Doing Your Own Thing VS Taking Advice
Julian weighs up taking advantage of often well-known and regularly baited spots, compared to doing your own thing by looking for an alternative and possibly better feature...
Being quite honest, I like to do things on my own terms, but I tell you what, if I turn up on a new water and get advice from a local on how, where, when etc., and then catch one immediately, it would not diminish my feeling of accomplishment one iota. In fact, “Thank you very much my friend,” and good angling Jules, for being liked enough for people to help me and not having an ego that says that I know best and need to do it on my own. Bugger that. If it helps me, I’m on it straight away.
Being less flippant, I think it’s all an age and experience thing, and the older and wiser you get, the more you can weigh up advice and decide whether it’s worth following or common sense tells you otherwise. If I turn up at a new water and someone whom I trust is catching gives me up-to-date advice which my own common sense or observations on the day don’t contradict with, then that will be my starting point, and I mean my starting point only. Carp fishing is about putting the pieces together and it’s no crazier than finding out when and where your target fish gets caught, the cycle of the moon, the nature of the lakebed or what people have seen show that day. None of that, or details of the casting spots would be anything I’d bet the house on, but as part of the puzzle, I am not going to ignore it, nor though, will I be bound by it.
When I fished Drax in the late eighties, I was told that they only got caught in the edge; that I needed to use an HNV bait; that the smaller the hook, the more bites I’d get; and that a dozen carp a year was good… and all this from a credible source! A week of visiting the venue in advance revealed carp everywhere but in the margins, and head-and-shouldering at fifty to seventy yards between thick weedbeds. No way was I going to use small hooks out there! And they were big old fish that needed grub too. A week of baiting heavily with Enervite and going in with big hooks produced more carp for me in two trips than the top rod had all year! Yes, advice beforehand is always gratefully received, but when it contradicts thirty-five years’ experience and what my eyes are telling me, I will do my own thing.
Talking about doing my own thing, I have to say that although I’m a bit of a traditionalist at times, I do embrace new technology and ideas, as long as they sit comfortably with me. Frankly, I couldn’t care less how others fish, as long as it does not impact on my fishing, or bring fishing into disrepute. I have used bait boats, but have no intention of doing so now, or Deepers or drones at the moment, but never say never, eh!

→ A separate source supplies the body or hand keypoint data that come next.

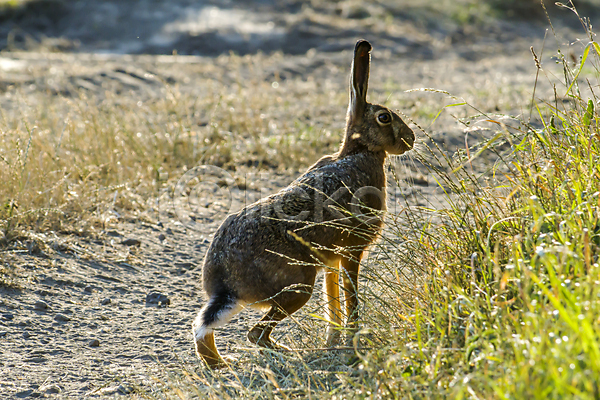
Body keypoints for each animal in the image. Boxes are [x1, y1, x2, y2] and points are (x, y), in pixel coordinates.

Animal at [192, 39, 415, 368]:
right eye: (384, 118)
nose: (411, 138)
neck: (359, 150)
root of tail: (226, 282)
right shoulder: (352, 251)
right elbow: (351, 297)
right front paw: (353, 339)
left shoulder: (332, 261)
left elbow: (333, 300)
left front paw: (333, 340)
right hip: (298, 286)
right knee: (255, 334)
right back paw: (288, 354)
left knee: (205, 326)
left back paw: (220, 362)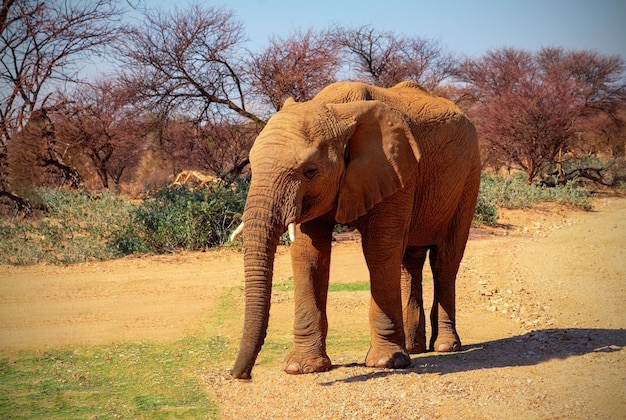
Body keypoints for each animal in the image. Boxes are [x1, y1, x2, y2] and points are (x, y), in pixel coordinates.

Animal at [229, 80, 478, 378]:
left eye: (310, 171)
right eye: (252, 165)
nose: (240, 375)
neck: (338, 111)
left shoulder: (395, 169)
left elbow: (379, 249)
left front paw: (386, 362)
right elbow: (309, 253)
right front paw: (301, 367)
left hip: (469, 178)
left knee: (445, 260)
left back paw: (445, 347)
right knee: (410, 262)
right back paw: (414, 347)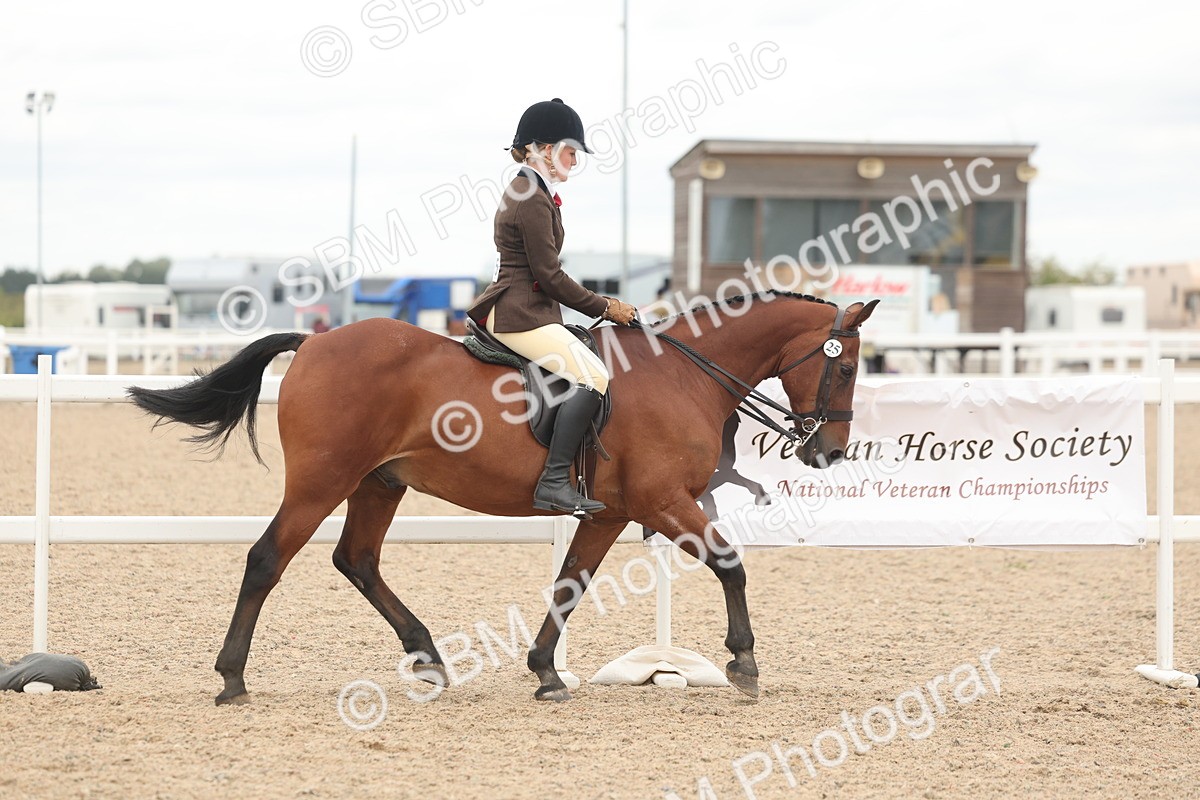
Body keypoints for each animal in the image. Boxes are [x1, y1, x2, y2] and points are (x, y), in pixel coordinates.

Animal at [128, 290, 878, 705]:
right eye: (844, 367)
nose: (829, 451)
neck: (682, 375)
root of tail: (314, 341)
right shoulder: (663, 501)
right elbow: (730, 563)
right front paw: (743, 661)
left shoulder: (613, 512)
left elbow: (571, 583)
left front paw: (546, 671)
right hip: (322, 481)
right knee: (267, 559)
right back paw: (232, 678)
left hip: (379, 481)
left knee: (358, 560)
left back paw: (428, 656)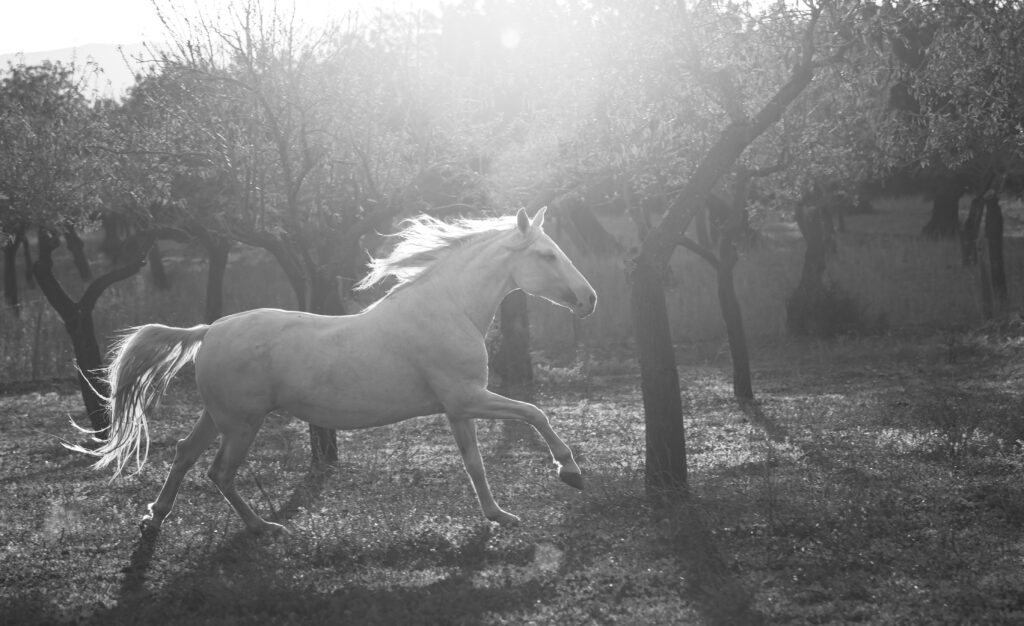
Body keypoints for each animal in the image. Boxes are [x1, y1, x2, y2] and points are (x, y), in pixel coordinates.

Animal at [72, 207, 597, 533]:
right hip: (241, 424)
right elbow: (534, 413)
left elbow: (475, 465)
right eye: (547, 254)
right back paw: (265, 528)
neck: (450, 309)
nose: (590, 299)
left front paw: (498, 516)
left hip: (219, 417)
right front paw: (569, 471)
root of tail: (208, 331)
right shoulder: (468, 398)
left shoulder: (457, 408)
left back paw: (155, 519)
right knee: (219, 473)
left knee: (184, 455)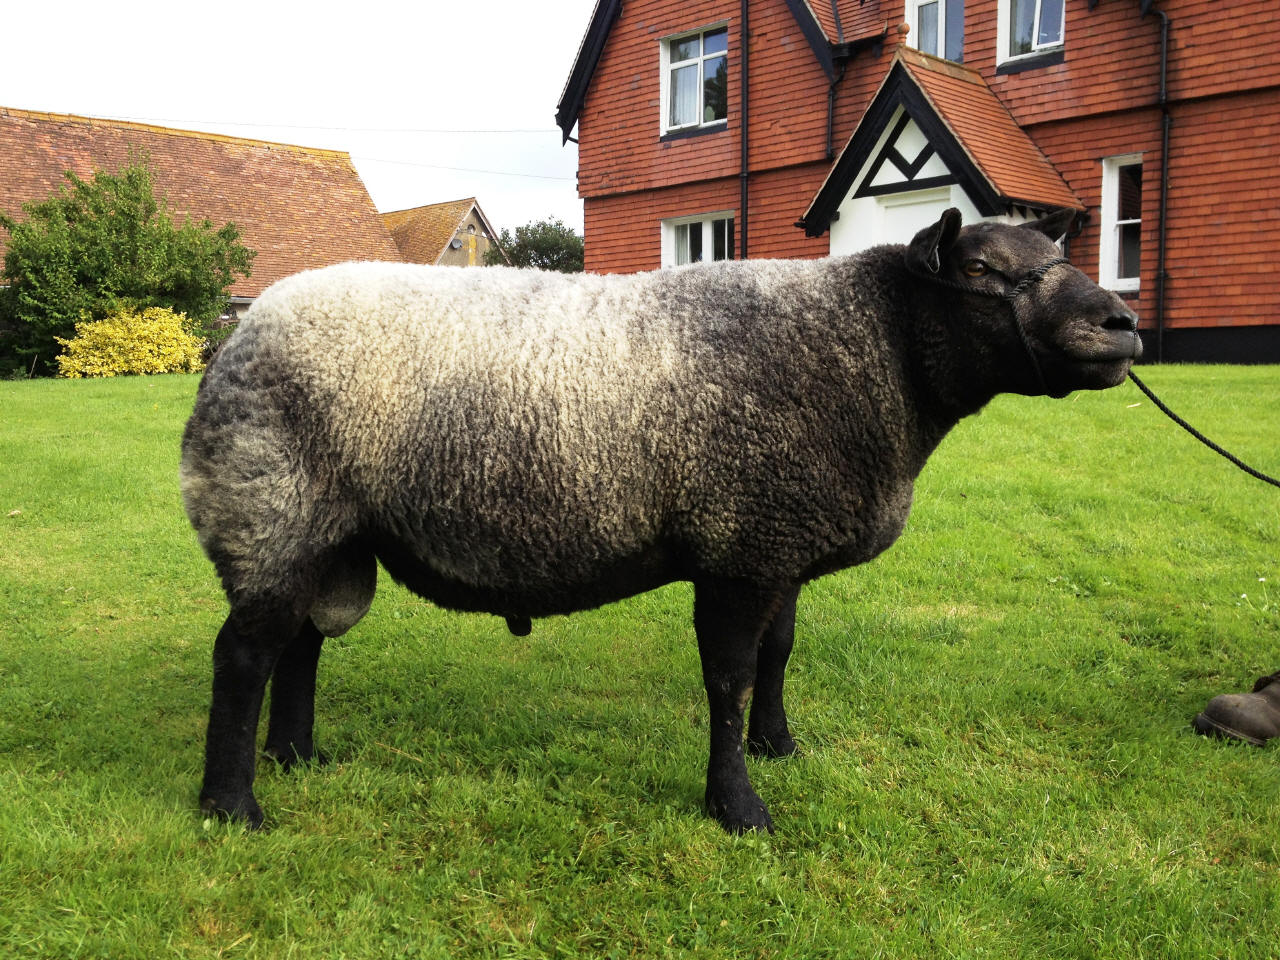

What I have embraced is the baiting pole tactic, something I started playing with in the late eighties in the winter when I was fishing Three Lakes. The carp would hold up in Dead Tree Bay through the colder months, and the trick was to cast it across the bay and onto the far bank spit. You’d then get your mate to look after the rod and then you ran round to where the lead had dropped. I always cast it myself so I could legitimately say I had cast and landed the carp. I’d then add the hooklength and place it in a baiting spoon I’d Gaffer-taped to two extending landing net poles which gave me all of sixteen feet of reach. The spoon with the rig—a pop-up off the lead—together with the chopped-up boilies soaked in Kryston Ambio, would be pushed out from the bank and deposited in a clear patch in the weed. All three rods would be done that way, and left in position for up to forty-eight hours, or until one went—as they often did. For two winters in a row, I did really well with this tactic, and here I am well over thirty years later doing the same, but this time from the swim and pushing it into the reeds, and with equally good results.